◆ Problem statement
Quote the short bio below, starting at the words "Gerald Keaney and" and ending after "after the gig.".

Top of Extract provided

Gerald Keaney and Ross Hornblower hope for the best beside mosquito-infested mangroves in Brisbane, Queensland. They wrote "Fix It Man" during a spell of intense activity that also produced various youtube skits and bandcamp releases (all under Gerald's name). Gerald is an analytic philosopher who has published articles on logic, city design and censorship. He works part time as a paralegal. Ross is a pilot who for a time captained Amy Winehouse's personal jet. He kept the liquor cabinet locked until after the gig.

Bottom of Extract provided
Top of Data excerpts

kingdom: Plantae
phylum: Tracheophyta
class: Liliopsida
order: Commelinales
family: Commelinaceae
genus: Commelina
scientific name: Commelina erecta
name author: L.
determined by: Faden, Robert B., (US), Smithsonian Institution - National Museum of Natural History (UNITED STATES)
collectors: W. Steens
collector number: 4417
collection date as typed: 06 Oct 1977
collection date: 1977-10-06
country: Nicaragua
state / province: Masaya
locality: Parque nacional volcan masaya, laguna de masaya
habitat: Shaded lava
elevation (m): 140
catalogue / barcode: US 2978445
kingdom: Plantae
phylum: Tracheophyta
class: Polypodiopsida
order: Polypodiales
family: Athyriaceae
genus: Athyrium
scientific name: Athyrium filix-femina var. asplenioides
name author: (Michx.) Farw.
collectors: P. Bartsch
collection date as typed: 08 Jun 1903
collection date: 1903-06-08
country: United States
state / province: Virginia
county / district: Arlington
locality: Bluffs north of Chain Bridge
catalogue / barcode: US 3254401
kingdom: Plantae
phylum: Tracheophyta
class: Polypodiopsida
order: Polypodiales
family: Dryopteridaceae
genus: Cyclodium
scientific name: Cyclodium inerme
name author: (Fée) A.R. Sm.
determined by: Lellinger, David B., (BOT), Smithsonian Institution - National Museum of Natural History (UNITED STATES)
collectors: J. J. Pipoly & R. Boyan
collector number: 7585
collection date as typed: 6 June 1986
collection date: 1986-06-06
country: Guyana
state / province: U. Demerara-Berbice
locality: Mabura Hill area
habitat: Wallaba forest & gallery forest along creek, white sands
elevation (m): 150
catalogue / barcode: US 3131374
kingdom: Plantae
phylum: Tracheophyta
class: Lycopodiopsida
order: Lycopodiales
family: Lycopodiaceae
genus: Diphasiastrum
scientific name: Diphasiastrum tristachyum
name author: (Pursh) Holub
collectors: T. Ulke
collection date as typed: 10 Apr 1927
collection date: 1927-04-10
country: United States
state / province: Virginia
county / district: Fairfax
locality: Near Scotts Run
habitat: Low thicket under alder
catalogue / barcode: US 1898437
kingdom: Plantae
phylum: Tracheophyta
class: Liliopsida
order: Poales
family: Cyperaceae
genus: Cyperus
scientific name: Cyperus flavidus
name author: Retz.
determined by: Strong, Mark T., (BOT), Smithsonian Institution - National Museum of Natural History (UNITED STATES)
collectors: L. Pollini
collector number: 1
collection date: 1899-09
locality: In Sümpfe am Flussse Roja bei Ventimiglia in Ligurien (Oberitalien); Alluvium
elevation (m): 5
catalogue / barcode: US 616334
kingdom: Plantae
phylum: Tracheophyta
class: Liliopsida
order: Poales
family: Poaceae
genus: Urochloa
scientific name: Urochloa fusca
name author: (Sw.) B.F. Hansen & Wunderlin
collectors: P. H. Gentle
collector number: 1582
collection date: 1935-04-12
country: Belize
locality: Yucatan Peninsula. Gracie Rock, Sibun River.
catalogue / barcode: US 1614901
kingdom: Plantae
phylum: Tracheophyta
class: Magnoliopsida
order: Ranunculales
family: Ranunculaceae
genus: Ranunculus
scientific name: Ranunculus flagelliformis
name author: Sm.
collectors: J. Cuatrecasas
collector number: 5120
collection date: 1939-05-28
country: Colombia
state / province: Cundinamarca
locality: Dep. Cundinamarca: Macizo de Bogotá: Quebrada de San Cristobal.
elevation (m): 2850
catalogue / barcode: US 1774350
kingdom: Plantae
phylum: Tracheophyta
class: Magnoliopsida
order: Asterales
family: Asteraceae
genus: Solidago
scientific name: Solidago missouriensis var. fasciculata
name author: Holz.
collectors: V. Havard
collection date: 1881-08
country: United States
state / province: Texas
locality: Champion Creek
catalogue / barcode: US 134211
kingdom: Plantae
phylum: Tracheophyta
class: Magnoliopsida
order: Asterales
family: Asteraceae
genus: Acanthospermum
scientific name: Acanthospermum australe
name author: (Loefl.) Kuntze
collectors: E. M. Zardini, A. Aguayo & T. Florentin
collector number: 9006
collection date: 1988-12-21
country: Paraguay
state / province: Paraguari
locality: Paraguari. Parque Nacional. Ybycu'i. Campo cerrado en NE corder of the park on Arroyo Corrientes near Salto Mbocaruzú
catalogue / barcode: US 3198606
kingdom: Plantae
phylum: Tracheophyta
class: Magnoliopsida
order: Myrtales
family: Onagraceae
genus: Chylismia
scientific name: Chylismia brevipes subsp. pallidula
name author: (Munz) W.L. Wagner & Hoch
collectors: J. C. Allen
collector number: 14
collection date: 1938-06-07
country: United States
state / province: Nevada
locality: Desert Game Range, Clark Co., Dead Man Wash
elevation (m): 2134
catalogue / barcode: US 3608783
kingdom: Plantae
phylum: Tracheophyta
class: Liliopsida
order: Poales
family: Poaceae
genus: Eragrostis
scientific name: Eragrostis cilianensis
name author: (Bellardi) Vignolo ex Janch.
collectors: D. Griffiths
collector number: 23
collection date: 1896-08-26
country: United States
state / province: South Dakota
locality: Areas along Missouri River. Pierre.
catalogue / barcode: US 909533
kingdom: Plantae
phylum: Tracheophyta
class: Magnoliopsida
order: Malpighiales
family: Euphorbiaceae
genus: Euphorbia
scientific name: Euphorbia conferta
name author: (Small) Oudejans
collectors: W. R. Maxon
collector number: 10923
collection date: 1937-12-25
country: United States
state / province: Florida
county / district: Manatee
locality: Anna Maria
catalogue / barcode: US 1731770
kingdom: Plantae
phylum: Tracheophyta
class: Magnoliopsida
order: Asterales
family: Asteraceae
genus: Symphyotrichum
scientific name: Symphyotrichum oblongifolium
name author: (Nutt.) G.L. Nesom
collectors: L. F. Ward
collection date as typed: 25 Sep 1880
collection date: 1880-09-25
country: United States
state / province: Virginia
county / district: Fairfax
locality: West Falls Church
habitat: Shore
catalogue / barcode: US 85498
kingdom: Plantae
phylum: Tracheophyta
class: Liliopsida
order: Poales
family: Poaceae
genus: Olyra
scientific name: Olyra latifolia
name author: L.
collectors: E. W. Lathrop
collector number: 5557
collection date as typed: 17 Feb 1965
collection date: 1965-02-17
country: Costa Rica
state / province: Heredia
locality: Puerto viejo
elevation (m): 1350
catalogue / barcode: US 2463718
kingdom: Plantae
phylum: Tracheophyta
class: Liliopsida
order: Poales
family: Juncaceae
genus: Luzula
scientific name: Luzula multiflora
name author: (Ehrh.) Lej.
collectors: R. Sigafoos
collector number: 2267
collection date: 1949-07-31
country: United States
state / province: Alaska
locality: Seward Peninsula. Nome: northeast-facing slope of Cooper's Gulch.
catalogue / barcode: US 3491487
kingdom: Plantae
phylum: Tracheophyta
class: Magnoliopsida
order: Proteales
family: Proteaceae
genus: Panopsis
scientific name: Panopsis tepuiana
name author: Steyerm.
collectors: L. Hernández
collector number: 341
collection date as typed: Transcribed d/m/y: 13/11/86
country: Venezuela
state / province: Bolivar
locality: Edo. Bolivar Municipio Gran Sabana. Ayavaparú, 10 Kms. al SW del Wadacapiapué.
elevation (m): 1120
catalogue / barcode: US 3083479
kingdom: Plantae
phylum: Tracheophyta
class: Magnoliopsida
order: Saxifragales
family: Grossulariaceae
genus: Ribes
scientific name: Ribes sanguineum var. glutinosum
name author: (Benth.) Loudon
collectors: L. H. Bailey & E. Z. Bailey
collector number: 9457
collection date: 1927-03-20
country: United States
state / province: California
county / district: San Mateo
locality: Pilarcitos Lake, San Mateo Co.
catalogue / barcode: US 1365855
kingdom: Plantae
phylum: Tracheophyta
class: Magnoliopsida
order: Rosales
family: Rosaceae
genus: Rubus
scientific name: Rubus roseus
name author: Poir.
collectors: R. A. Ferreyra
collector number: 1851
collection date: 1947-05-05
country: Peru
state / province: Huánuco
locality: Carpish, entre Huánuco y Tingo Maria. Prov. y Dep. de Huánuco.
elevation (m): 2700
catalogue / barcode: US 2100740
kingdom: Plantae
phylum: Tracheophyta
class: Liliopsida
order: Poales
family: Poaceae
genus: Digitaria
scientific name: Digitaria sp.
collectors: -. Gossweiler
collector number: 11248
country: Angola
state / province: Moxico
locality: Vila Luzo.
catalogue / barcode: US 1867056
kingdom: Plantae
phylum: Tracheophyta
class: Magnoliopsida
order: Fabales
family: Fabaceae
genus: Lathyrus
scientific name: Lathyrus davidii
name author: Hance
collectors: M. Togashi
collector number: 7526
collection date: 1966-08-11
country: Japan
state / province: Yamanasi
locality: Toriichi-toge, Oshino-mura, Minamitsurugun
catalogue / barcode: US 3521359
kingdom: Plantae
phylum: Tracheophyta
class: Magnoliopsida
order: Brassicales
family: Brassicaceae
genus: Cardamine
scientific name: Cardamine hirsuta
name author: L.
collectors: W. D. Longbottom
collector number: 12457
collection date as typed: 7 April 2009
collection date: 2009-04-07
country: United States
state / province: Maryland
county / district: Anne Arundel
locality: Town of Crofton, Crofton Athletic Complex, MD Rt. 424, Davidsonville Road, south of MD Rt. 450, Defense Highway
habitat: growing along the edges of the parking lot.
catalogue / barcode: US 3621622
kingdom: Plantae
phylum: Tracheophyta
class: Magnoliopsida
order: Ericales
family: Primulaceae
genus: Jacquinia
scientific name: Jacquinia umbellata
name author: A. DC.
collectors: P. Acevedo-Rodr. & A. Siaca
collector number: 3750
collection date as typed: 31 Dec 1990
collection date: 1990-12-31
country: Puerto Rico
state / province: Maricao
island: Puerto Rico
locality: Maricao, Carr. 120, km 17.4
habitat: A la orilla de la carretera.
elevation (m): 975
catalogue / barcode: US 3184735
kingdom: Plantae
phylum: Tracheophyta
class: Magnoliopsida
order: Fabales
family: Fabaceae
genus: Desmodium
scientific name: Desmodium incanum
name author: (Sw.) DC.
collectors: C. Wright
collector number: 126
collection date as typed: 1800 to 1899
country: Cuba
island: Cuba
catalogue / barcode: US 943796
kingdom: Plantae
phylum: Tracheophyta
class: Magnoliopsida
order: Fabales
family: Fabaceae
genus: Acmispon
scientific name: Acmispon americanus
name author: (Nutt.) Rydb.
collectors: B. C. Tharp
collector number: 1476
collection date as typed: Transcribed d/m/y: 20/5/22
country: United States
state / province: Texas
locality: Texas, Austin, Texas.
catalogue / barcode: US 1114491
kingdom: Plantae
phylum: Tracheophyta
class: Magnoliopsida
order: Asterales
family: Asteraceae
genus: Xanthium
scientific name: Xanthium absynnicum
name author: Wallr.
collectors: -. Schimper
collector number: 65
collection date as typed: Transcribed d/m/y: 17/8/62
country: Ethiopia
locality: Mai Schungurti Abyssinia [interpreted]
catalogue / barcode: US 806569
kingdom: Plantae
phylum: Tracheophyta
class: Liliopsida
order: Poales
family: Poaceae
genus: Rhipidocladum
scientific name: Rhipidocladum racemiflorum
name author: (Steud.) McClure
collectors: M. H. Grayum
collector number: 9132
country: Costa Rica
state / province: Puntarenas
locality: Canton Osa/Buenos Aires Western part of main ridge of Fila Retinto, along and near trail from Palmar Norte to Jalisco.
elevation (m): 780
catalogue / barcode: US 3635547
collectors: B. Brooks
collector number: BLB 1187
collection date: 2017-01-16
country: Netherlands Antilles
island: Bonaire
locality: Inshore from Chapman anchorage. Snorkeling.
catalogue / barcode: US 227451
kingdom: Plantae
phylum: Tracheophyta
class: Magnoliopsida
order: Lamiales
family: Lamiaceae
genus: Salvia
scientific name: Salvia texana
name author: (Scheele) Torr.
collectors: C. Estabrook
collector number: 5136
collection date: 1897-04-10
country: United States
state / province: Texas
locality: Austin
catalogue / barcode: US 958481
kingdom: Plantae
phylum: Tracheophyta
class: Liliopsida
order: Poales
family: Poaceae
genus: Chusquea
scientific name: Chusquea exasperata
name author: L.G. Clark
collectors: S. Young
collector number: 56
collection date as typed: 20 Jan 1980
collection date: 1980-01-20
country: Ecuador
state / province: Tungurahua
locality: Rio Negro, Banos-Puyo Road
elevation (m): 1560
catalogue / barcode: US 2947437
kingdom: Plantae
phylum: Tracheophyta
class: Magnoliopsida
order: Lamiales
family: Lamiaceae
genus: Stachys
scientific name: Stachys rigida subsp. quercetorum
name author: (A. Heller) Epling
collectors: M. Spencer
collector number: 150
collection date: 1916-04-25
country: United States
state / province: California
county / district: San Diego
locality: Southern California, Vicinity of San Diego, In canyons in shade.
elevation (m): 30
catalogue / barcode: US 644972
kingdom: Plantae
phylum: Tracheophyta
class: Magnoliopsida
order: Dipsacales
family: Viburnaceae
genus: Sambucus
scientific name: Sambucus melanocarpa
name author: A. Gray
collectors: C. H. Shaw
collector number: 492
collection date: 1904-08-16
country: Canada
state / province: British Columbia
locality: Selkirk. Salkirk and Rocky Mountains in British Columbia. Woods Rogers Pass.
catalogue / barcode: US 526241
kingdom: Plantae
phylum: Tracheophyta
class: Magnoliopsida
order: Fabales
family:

Bottom of Data excerpts

◆ Task output
Gerald Keaney and Ross Hornblower hope for the best beside mosquito-infested mangroves in Brisbane, Queensland. They wrote "Fix It Man" during a spell of intense activity that also produced various youtube skits and bandcamp releases (all under Gerald's name). Gerald is an analytic philosopher who has published articles on logic, city design and censorship. He works part time as a paralegal. Ross is a pilot who for a time captained Amy Winehouse's personal jet. He kept the liquor cabinet locked until after the gig.